Introduction
Solar project finance is the backbone of the energy transition advisory practice at most energy investment banks. Utility-scale solar represents the largest share of new generation capacity additions in the US and globally, and each project requires a sophisticated financing structure that layers tax equity, sponsor equity, and project-level debt against a contracted revenue stream from a power purchase agreement. In 2025, there were 956 GW of solar in US interconnection queues, with 47% of proposed solar capacity paired with battery storage. The pipeline is enormous, and so is the advisory opportunity.
Understanding solar project finance is essential for energy bankers because virtually every transaction in the renewable space touches these structures. Whether you are advising on the sale of a solar portfolio, placing tax equity for a developer, structuring a construction-to-term financing, or evaluating the acquisition of a platform with a development pipeline, the analytical framework revolves around PPA economics, tax credit monetization, and project-level cash flow modeling. The LCOE for US utility-scale solar ranged from $38-78/MWh (unsubsidized) in 2025, according to Lazard's latest analysis, making solar the lowest-cost source of new generation in most markets. After accounting for the ITC or PTC, the subsidized LCOE drops to $20-45/MWh, well below the cost of new natural gas combined-cycle generation in most regions.
The Solar Development Lifecycle
A utility-scale solar project moves through a series of discrete development stages, each of which adds value and reduces risk. Understanding this lifecycle is critical for energy bankers because the stage of development directly determines valuation, financing structure, and the universe of potential buyers.
Site Control and Early Development
Development begins with securing land rights, typically through long-term lease agreements (25-40 years) with landowners. The developer conducts preliminary solar resource assessments, identifies grid interconnection points, and begins the permitting process (environmental reviews, county use permits, and state siting approvals). At this stage, the project is speculative: there is no revenue contract, no interconnection agreement, and no certainty that the project will proceed. Early-stage development sites trade at modest valuations, typically $20,000-80,000 per MW (AC), reflecting the high attrition rate (many early-stage projects never reach commercial operation).
Interconnection and Permitting
The developer files an interconnection application with the relevant grid operator (CAISO, PJM, ERCOT, MISO, SPP, or a vertically integrated utility). Interconnection queues have become one of the most significant bottlenecks in US solar development: the average wait time from application to interconnection agreement now exceeds four years, and withdrawal rates are high (over 70% of projects in some queues never reach interconnection). Securing an interconnection agreement with defined capacity, cost allocation, and timeline is a major de-risking event that significantly increases project value.
Permitting involves federal, state, and local approvals. Federal reviews under NEPA apply to projects on federal land (common in the western US); state siting approvals vary by jurisdiction; and county conditional use permits address local land use. The permitting timeline can range from 12 months (for a project on private land in a permitting-friendly jurisdiction) to 3-5 years (for large projects on federal land or in states with complex environmental review requirements).
- Notice to Proceed (NTP)
The formal authorization to begin construction on a solar project, issued when all pre-construction conditions have been satisfied: executed PPA, interconnection agreement, all permits secured, financing commitments closed, and EPC contract executed. NTP is the most significant milestone in solar project development because it marks the transition from development risk (which is largely unfinanceable) to construction risk (which can be transferred to EPC contractors and insured). Projects at the NTP stage command the highest pre-construction valuations, typically $150,000-350,000 per MW (AC).

▶ WORK REQUIRED
Summarize the text on solar project finance in three sentences.

▶ EXERCISE DATA

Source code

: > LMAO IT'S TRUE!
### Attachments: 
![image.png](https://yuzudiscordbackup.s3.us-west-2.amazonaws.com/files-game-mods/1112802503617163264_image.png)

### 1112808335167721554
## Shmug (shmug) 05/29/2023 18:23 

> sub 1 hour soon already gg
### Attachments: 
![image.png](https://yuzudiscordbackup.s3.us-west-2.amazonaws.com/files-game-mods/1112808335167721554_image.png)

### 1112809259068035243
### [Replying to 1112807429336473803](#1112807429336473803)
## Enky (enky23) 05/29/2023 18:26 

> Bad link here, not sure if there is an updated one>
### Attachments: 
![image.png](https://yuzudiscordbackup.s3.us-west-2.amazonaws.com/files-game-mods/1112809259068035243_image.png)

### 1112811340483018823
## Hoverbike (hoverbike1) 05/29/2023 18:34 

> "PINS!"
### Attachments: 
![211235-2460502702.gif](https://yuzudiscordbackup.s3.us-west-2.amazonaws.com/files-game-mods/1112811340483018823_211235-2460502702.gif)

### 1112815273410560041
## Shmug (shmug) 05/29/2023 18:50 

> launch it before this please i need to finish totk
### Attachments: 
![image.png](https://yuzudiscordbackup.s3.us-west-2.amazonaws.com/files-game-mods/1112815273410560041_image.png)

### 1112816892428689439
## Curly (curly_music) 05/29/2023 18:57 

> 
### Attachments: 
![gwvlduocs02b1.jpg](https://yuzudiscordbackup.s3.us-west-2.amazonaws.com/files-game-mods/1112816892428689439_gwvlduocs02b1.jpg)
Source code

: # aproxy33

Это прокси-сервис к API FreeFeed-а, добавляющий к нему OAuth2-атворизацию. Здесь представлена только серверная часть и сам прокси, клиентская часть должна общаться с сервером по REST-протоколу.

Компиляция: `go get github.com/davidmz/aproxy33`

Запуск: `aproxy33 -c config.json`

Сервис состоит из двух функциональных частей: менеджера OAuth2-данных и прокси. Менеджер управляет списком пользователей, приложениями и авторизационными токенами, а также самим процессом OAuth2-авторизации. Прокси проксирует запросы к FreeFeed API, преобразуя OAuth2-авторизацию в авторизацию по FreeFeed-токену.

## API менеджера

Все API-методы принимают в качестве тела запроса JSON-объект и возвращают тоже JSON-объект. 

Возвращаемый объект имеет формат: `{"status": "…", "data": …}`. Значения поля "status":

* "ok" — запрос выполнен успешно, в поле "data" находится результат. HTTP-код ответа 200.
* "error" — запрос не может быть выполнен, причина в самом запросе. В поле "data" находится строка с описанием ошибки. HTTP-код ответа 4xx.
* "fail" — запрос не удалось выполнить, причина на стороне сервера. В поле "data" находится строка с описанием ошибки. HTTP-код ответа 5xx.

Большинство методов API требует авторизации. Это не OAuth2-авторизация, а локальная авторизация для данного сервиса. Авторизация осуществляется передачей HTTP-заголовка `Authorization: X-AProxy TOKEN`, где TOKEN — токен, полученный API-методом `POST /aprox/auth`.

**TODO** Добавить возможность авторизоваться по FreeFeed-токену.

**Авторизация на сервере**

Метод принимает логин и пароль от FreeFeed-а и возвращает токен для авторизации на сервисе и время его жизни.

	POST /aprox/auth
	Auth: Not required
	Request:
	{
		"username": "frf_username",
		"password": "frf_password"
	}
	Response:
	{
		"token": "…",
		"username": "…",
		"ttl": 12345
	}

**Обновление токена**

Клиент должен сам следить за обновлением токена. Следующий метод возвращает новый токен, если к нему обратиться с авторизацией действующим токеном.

▶ COMPLETED TASK
Solar project finance is central to the energy transition advisory practice at most energy investment banks, because each utility-scale project layers tax equity, sponsor equity, and project-level debt against contracted revenue from a power purchase agreement. A project moves through development stages that each add value and reduce risk: it secures land rights and permits, then obtains an interconnection agreement, a major de-risking event given that the average wait now exceeds four years. Notice to Proceed is issued once the PPA, interconnection agreement, permits, financing commitments, and EPC contract are in place, and it is the most significant milestone; early-stage sites typically trade at $20,000-80,000 per MW (AC), while NTP-stage projects command $150,000-350,000 per MW (AC).